Пауза затягивалась, но все терпеливо ждали в полном молчании, и только лошади, позвякивая сбруей, вытягивали шеи, пытаясь дотянуться до придорожной травы.
— Ладно, берем! — Наксос, обреченно махнув рукой, шагнул вперед.
Весь караван, устав от бесконечных переходов, вздохнул с облегчением и последовал за ним.
Они уже подходили к зданию, когда из-за развалин сгоревшего дома выскочил полуголый варвар с безумно-счастливым выражением на перепачканном сажей лице. В руке он держал пылающий факел, и его желание зашвырнуть его внутрь сарая ни у кого не вызывало сомнений.
Акциний остановил рванувшегося было Клешню:
— Убери нож. Это же гавелины. Тронешь одного — их тут же примчится с полсотни, чтобы выпустить тебе кишки. Да и нам заодно.
Он сделал шаг навстречу пробегающему мимо них дикарю:
— Эй, милейший. Не продашь ли ты мне свой факел?
Акси не знал ни одного языка, кроме общепринятого в империи туринского, но его язык жестов понимали буквально все. Вот и сейчас гавелин остановился, уставившись безумным взглядом на серебряный динар, блеснувший в руке Наксоса.
Потом они еще некоторое время размахивали руками и спорили, говоря при этом каждый на своем языке. Наконец варвар сдался и, сунув факел в руки Акциния, схватил динар. Довольно прицокивая языком, он развернулся и уже неспешно отправился туда, откуда только что прибежал.
— Если подумать, что к этой горящей палке прилагается еще вполне пригодный сарай, то получается не так уж и дорого.

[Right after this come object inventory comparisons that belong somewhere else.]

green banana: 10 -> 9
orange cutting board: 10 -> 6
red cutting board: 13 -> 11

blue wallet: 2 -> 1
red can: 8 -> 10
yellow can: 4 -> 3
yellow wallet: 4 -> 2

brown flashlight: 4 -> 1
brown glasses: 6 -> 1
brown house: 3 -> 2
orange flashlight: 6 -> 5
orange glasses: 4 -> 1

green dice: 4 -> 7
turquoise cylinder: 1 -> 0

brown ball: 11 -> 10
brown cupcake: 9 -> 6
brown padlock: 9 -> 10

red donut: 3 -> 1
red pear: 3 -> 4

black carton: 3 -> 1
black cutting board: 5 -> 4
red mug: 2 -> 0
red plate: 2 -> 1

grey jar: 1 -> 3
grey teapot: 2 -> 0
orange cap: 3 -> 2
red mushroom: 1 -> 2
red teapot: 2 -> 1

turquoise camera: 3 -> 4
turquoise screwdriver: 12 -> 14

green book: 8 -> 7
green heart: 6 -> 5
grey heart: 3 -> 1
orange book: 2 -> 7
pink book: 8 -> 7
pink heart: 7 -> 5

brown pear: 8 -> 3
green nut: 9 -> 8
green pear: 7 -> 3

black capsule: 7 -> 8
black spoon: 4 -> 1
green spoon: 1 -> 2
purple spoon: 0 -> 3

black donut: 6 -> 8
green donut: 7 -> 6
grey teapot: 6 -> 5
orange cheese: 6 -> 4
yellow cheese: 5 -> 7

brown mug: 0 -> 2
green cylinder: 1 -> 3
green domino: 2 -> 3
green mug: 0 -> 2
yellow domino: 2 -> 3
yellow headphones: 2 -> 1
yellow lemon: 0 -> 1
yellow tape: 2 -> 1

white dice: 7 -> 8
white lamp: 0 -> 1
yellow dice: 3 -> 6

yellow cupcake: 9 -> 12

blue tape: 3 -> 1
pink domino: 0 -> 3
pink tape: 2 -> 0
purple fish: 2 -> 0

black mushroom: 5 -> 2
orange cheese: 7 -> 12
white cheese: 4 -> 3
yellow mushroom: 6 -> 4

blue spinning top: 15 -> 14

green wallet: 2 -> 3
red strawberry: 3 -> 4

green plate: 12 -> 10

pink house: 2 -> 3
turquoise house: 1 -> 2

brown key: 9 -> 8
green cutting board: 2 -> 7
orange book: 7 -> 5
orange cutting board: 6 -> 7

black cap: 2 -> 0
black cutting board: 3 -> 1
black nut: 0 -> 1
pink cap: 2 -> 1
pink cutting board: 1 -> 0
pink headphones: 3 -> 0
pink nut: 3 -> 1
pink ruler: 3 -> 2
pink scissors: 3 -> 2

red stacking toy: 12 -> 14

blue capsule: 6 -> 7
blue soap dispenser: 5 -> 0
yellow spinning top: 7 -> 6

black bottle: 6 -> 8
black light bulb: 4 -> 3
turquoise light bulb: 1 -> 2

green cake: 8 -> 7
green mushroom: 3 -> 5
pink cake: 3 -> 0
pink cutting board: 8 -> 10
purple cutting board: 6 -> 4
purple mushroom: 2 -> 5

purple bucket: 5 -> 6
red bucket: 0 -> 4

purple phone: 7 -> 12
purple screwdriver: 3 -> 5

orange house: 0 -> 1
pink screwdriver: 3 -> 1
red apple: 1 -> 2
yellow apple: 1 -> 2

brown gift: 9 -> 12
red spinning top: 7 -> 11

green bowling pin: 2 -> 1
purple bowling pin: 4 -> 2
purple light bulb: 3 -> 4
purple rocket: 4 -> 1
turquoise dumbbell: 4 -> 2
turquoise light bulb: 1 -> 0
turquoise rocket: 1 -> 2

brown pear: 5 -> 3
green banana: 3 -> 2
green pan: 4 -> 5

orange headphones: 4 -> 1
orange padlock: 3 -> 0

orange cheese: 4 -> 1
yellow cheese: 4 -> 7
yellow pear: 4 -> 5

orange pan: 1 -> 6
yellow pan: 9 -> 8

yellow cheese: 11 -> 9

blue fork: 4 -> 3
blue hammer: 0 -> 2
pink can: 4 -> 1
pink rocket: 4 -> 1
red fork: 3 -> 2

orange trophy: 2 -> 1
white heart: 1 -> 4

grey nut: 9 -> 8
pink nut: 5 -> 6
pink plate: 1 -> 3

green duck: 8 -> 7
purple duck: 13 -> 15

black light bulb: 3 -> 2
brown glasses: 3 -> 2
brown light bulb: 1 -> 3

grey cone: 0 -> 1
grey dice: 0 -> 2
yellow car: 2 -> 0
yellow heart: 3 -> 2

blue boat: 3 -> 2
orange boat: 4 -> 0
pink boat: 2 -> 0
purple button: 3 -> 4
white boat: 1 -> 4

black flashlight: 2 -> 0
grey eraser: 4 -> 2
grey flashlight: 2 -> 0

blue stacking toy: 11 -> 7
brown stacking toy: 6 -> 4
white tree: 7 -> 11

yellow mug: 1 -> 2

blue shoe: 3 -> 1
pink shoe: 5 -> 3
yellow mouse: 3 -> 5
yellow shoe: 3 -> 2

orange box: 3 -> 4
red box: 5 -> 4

После этой глубокомысленной фразы, которую Акси задумавшись, произнес вслух, весь караван взорвался хохотом. Гоготали погонщики и слуги, ржали, как лошади, Клешня и Мера, шлюхи в фургоне вытирали выступившие от смеха слезы. Смеялись все, кроме, естественно, Акциния — тот продолжал невозмутимо рассматривать свою покупку.
Конюшня и теперь уже к ней прилегающий сгоревший дом потихоньку обживались. Люди занимались привычным делом: разгребали завалы, выносили мусор, чистили и скребли. Нужно было оборудовать питейный зал, комнату для игры в кости и еще много чего, но большинство ходило с Добряком уже не один год и знало свое дело. Сам Акси сидел на походном стуле перед домом и посасывал короткую трубку. Со стороны казалось, что он полностью погружен в раздумья и все происходящие вокруг его мало волнует, но впечатление было обманчивым. Хотя в голове его действительно роилось немало важных мыслей, это не мешало ему замечать любую мелочь, были ли то разборки между девочками, болтовня погонщиков или нерадивость слуг. Ничего не ускользало. Стоило лишь где-то возникнуть неразберихе, как немедленно там появлялся один из стражей Акциния и тумаками или криком восстанавливал порядок.
Вот и сейчас Клешня орал на замешкавшихся погонщиков, а Мера стоял за стулом своего хозяина и что-то нашептывал тому на ухо. Неожиданно привычную суету нарушил грохот лошадиных копыт и бряцание оружия. Наксос напрягся. Он предпочитал работать с простыми легионерами или варварами, а тут, судя по тому, как дрожала земля, явно шел отряд тяжелой кавалерии. «Либо высокое начальство пожаловало, либо вельможные детки из катафрактов», — подумал Акси. И тем, и другим он был совершенно не рад.
Через мгновение из-за поворота в деревню ворвалась кавалькада всадников. Подняв столб пыли, они осадили коней на площади перед конюшней. Из пыльного облака раздался могучий бас:
— Ба, знакомая рожа! Акциний, твою ли воровскую харю я вижу?
— Мою, господин легат, мою.
Акси тяжело поднялся со стула, бурча про себя:
— Принесла же нелегкая. Вот как чувствовал — не будет мне здесь покоя!
Командир первого варварского или, как его называли в армии, дикого легиона Серторий Михаил Вар наехал на Наксоса грудью своего коня.